Он, конечно, понимал, что это могли быть и не они.Даже скорее всего не они, мало ли машин паркуется у подъездов жилых домов, а разглядеть в темноте через рифленое стекло очертания автомобиля почти невозможно. Нет, не они, — ведь на автобусной остановке их не было, и никто не следил за ним, идя вместе с той девушкой он прошел два квартала от остановки до подъезда. Откуда им было знать, в какую сторону он пошел, в какой дом, в какой подъезд? На девяносто девять процентов — не они…
Внизу длинным натужным звуком скрипнула дверь — и Грег, он был уже на третьем этаже, бросился к двери, первой попавшейся, крайней справа, изo всех сил затарабанил обоими кулаками. Дверь молчала — а внизу уже слышались шаги, и мужской голос спросил что-то, превратившееся в неясный гул, а другой голос, тоже мужской, ответил, и, может быть, это все-таки…
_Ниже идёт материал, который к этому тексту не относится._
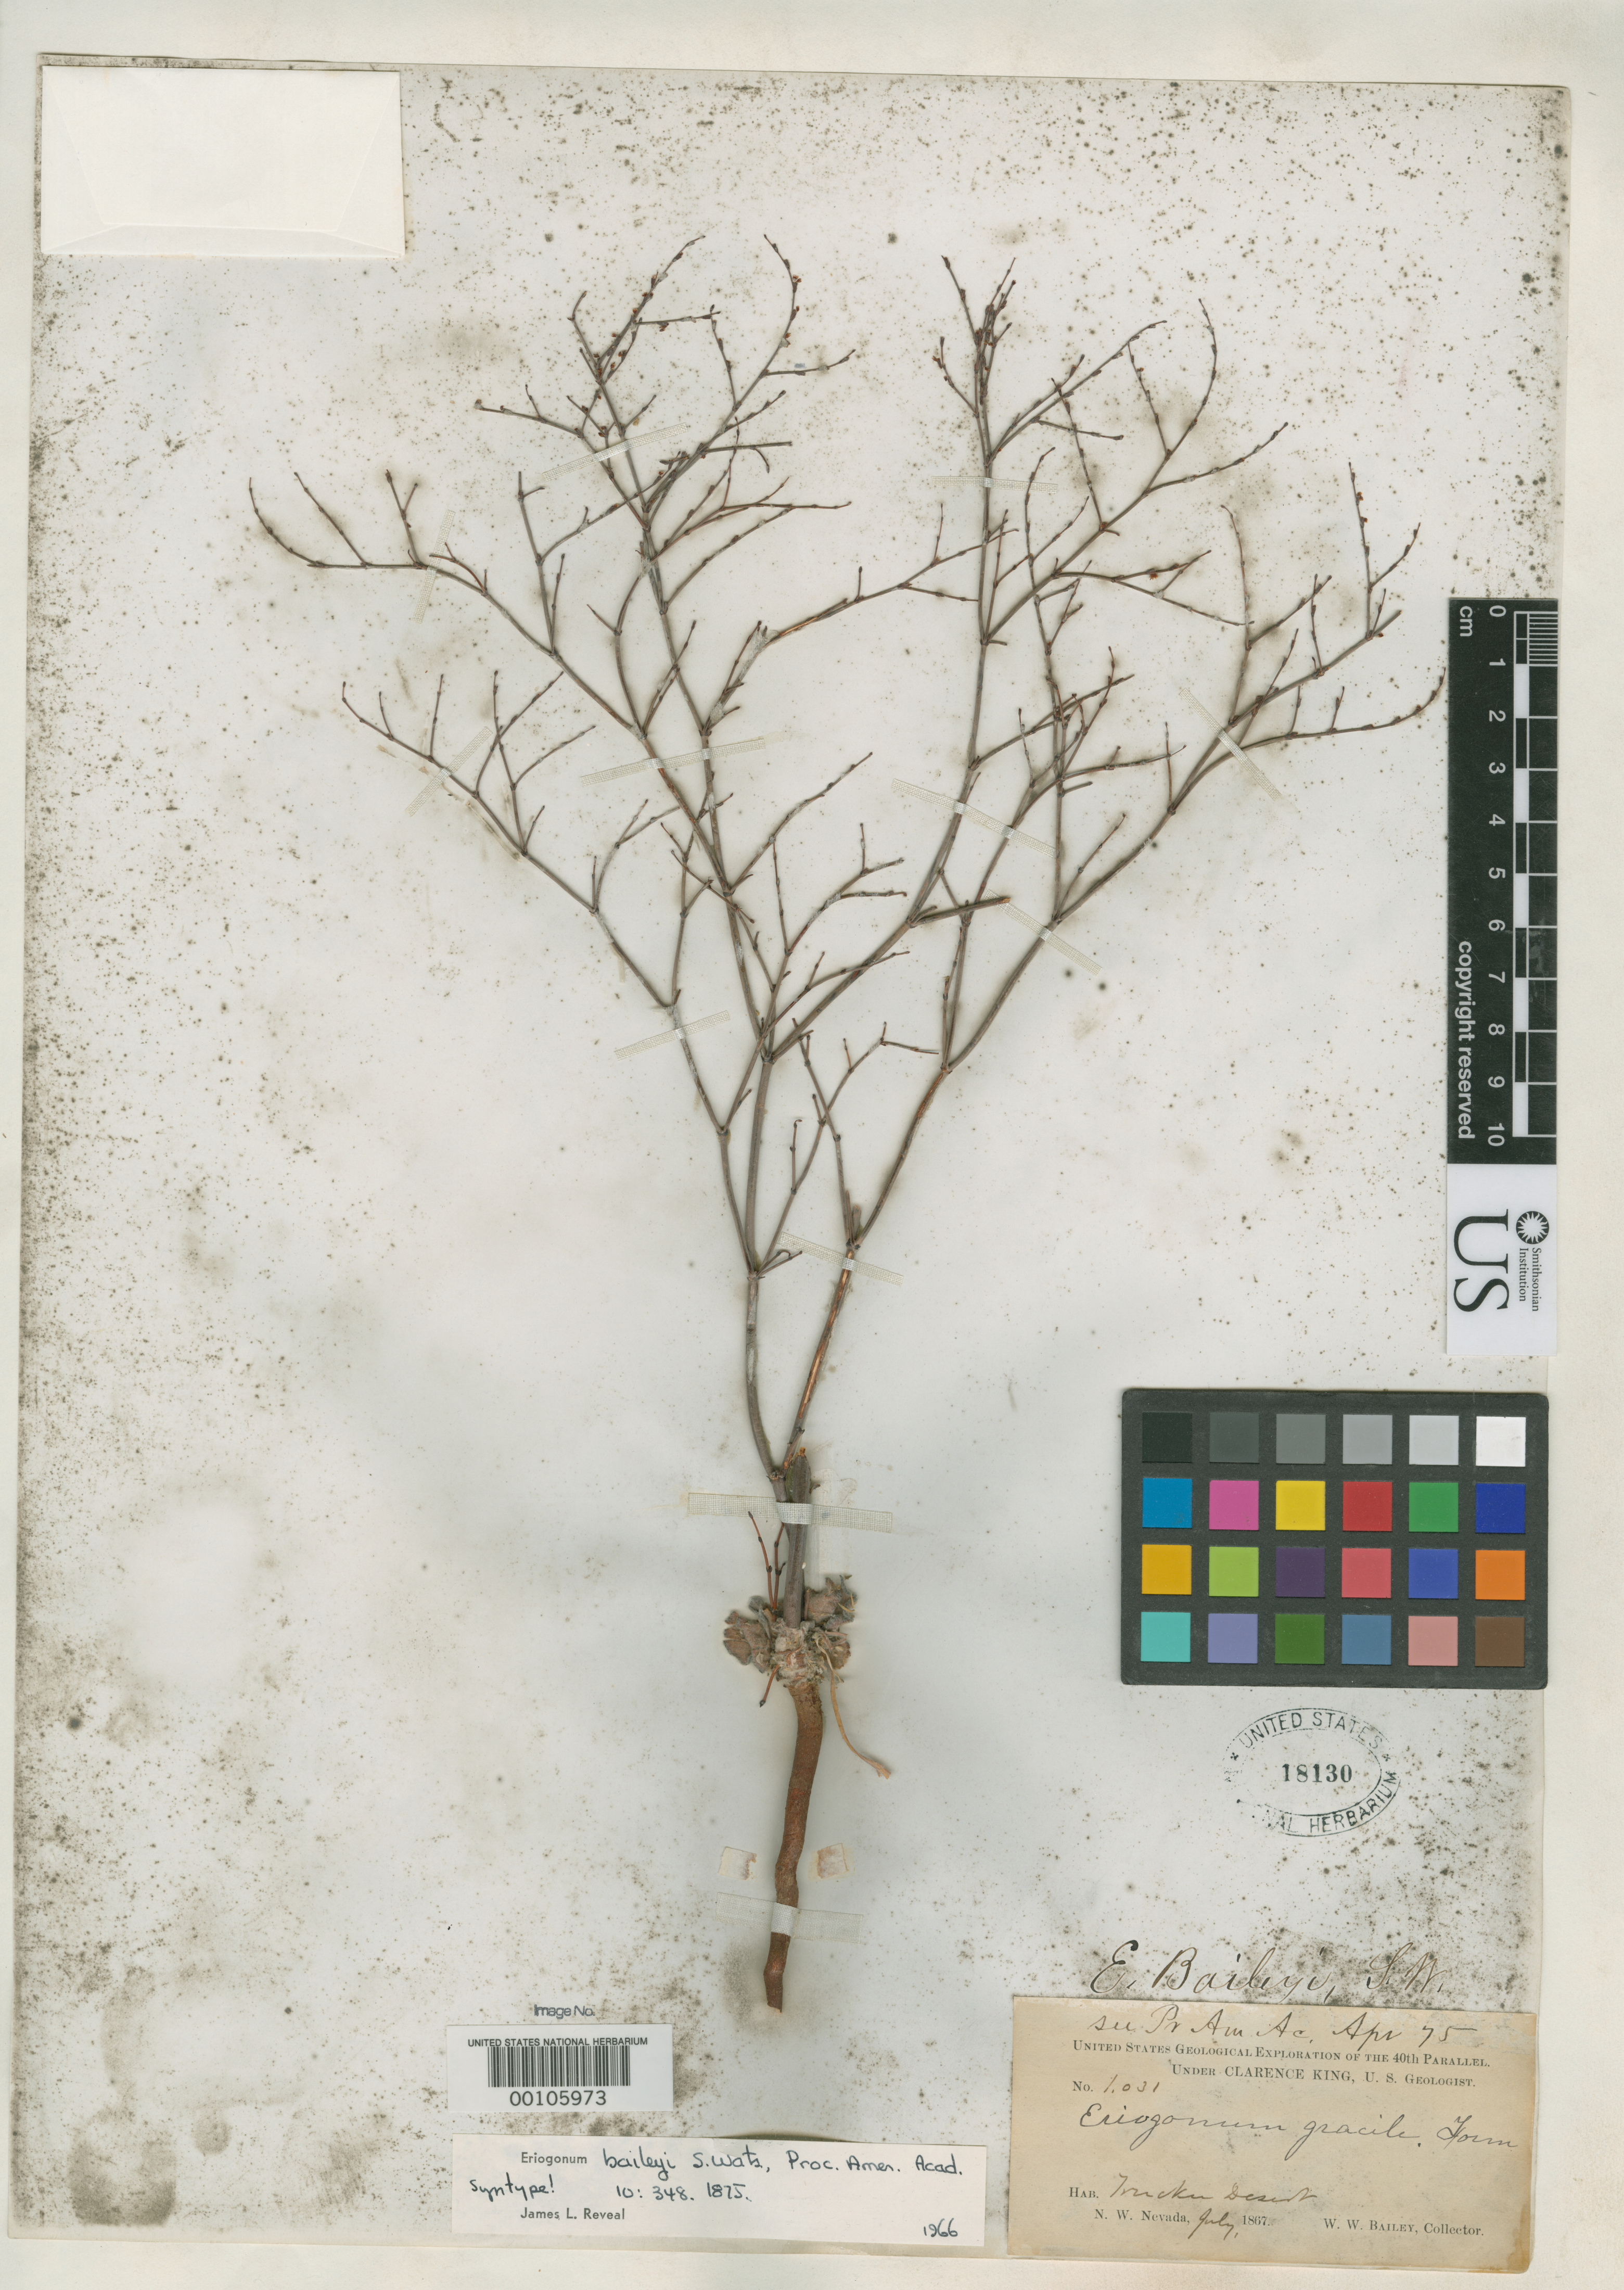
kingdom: Plantae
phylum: Tracheophyta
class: Magnoliopsida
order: Caryophyllales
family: Polygonaceae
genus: Eriogonum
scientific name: Eriogonum baileyi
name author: S. Watson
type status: Isosyntype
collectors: W. W. Bailey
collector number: Watson 1031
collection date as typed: Jul 1867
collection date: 1867-07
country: United States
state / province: Nevada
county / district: Churchill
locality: Truckee Desert.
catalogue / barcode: US 18130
Замок, наконец, щелкнул, и Грег навалился на дверь раньше, чем она открылась, и, очутившись внутри потерял равновесие и рухнул на колени, сминая в гармошку длинный ворсистый коврик в прихожей. поднявшись на ноги, Грег сначала нагнулся и поправил эту дорожку, аккуратно разгладив ее по углам, — и только потом поднял глаза на хозяина квартиры.
— Я… здравствуйте.
Невысокий старый человек смотрел на него совершенно спокойно и равнодушно, в его глазах, совсем маленьких и далеких за толстыми стеклами очков, не вспыхнуло ни возмущения, ни испуга, ни даже малейшего интереса к ворвавшемуся в его квартиру грязному оборванному бродяге. Грег сглотнул, опустил глаза и еще раз поправил носком ботинка уголок ковровой дорожки. Хозяин должен был спросить: что вы здесь делаете? Или хотя бы: кто вы?
Но он сказал:
— Ванная налево, молодой человек.
…На дне ванны овальной лужицей остался черный осадок, и Грег еще раз прошелся по ней струей холодного душа. Царапины на лице и руках саднило, он отыскал на полке одеколон и, морщась, протер их. Одежда и обувь лежали в углу бесформенной кучей, к которой не хотелось даже прикасаться. Хотелось проникнуться чувством, что эта грязная груда вообще не имеет к нему никакого отношения — в теплом пару уютной ванной это удалось без особых усилий. Грег пожал плечами, накинул махровый полосатый халат, едва доходивший ему до колен, и протер ладонью запотевшее зеркало. Оттуда смотрела исцарапанная, но вполне человеческая, умиротворенная, раскрасневшаяся физиономия, и он даже усмехнулся. Нервное напряжение спало совершенно, весь этот дикий ужас со стрельбой и погоней казался абсолютно нереальным.